MADRID – Normally at this time of year, the centre of Madrid gets ready for a large influx of traffic. However, the transhumance traffic has 4 legs and not wheels!
The Fiesta de transhumance began in 1994 to pay homage to the area´s rural heritage. It uses a medieval rule which allows shepherds the right of way through the city with their animals. Madrid sits on an ancient migration route where shepherds historically moved their sheep to the north in the summer and south in time for winter.
The move to the north for the summer months took place in May this year.
Traditionally, farmers from the high mountains in the north of Spain move their livestock before the harsh winter sets in. They travel to the warmer areas in the southwest of Spain. Here they remain for the winter.
Each year, in Spring and Autumn, a ceremony takes place at the city hall between the mayor and the chief herdsman. A nominal fee is paid which allows the safe passage of the livestock through the city. The ruling dates to an agreement made in 1418 where the price of 50 coins per thousand livestock was the payment made for the traffic of the animals.

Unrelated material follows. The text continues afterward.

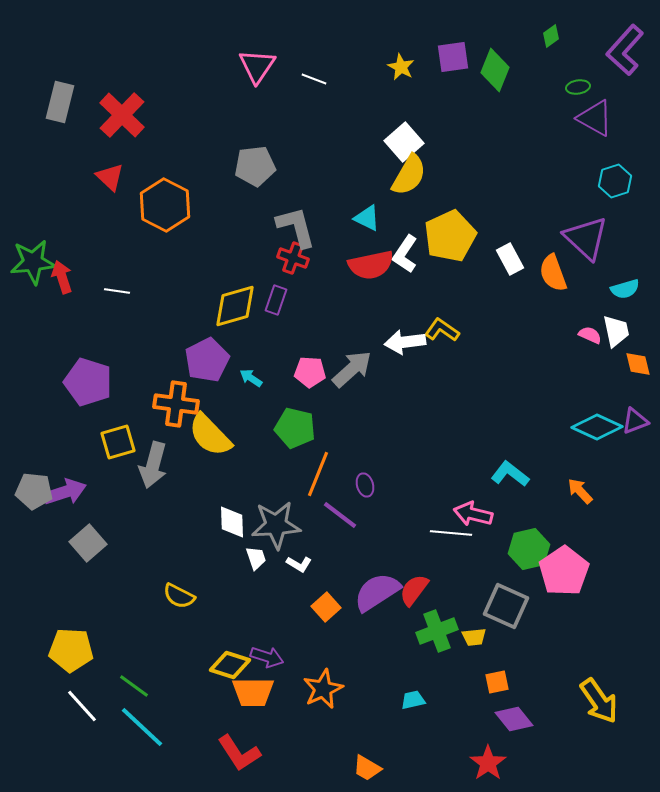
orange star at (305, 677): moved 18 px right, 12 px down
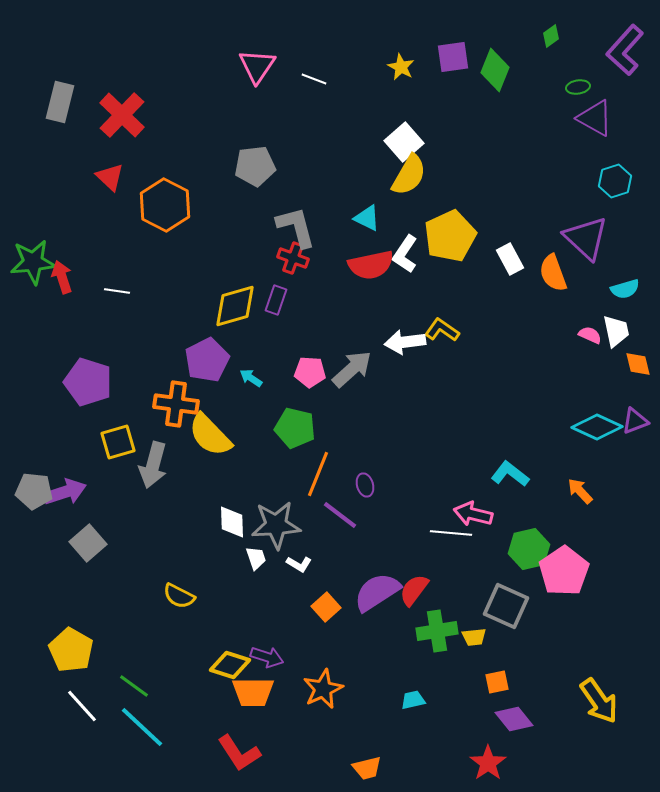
green cross at (437, 631): rotated 12 degrees clockwise
yellow pentagon at (71, 650): rotated 27 degrees clockwise
orange trapezoid at (367, 768): rotated 44 degrees counterclockwise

Nowadays, however, it is also a festival. Some herdsmen will wear traditional clothing. And many of the animals will have bells on to add to the somewhat noisy atmosphere. There are usually over 2,000 animals.
The event begins mid-morning from Casa de Campo Park. And from there, the livestock and their herders make their way to the city hall for the payment ceremony. They then continue their journey to spend the winter or summer.